El palimpsesto como forma audaz y viciosa de la reversibilidad, así, termina por aniquilar la idea de comienzo y final, eligiendo una infinitud que no está en el sentido, que descree de los puntos suspensivos y la apertura alegórica de los desenlaces obsesionados por la ambigüedad. El cine se vuelve un modo de escritura retráctil y “reptilínea”, la posibilidad ya no de un “cine total” realista, como insistía André Bazin, sino de un “cine infinito”, con un espacio y un tiempo sin límites, del mismo modo en que la naturaleza se humaniza y respira, habla y piensa, o que los humanos se bestializan y gatean, arañan, rugen o hablan con los animales.
Tampoco los cuerpos se encuentran, porque ese sería otro modo de celebrar el límite, de distinguir a uno de otro. De ahí que no haya encuentros sexuales ni amorosos, sino imaginarios, y la pantalla propone –en su máximo subrayado de sentido- un cuadro negro cuando esos encuentros están a punto de producirse, cuando los cuerpos en vez de presentirse pudieran llegar a encontrarse. Weerasethakul opta por hacer desaparecer el cuerpo humano y devolverlo como vegetación, como animal de formas mutantes, como voz humana sin emisor, como leyenda escrita y enunciada por un narrador omnisciente y esquivo, que aparece y se fuga como el propio nombre de este tailandés llamado Apichatpong Weerasethakul, que decidió evitar la notoria innominabilidad de su nombre por el prosaico anonimato del “Joe”.
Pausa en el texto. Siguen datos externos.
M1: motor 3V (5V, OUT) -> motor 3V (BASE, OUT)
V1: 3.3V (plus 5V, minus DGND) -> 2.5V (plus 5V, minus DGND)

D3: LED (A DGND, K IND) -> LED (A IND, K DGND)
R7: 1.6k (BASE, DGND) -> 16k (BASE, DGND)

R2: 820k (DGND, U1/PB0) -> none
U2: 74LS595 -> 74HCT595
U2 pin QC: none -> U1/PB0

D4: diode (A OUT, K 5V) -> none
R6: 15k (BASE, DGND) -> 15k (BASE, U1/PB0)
Construir un espacio para perderse, perseguir algo que no se ve, hacer hablar sin que se pueda oir, acechar un cuerpo que no se podrá poseer, todas formas de la dislocación y el límite borroneado. Todas formas de un proyecto de cine que parecía perdido, de una ilusión primitiva que parecía ofrecer solo su ocaso: la del “cine infinito”. Quizás ésa sea la enfermedad a la que alude el intraducible “Malady” del título y que se convirtió en tema central de su última película, Syndromes of Century, otra extraordinaria evidencia del cine del siglo XXV. Ni maladie, ni maladif: ni “Enfermedad tropical” ni “Trópico enfermizo”, sino más bien ambos, juntos, al mismo tiempo, nunca uno después del otro.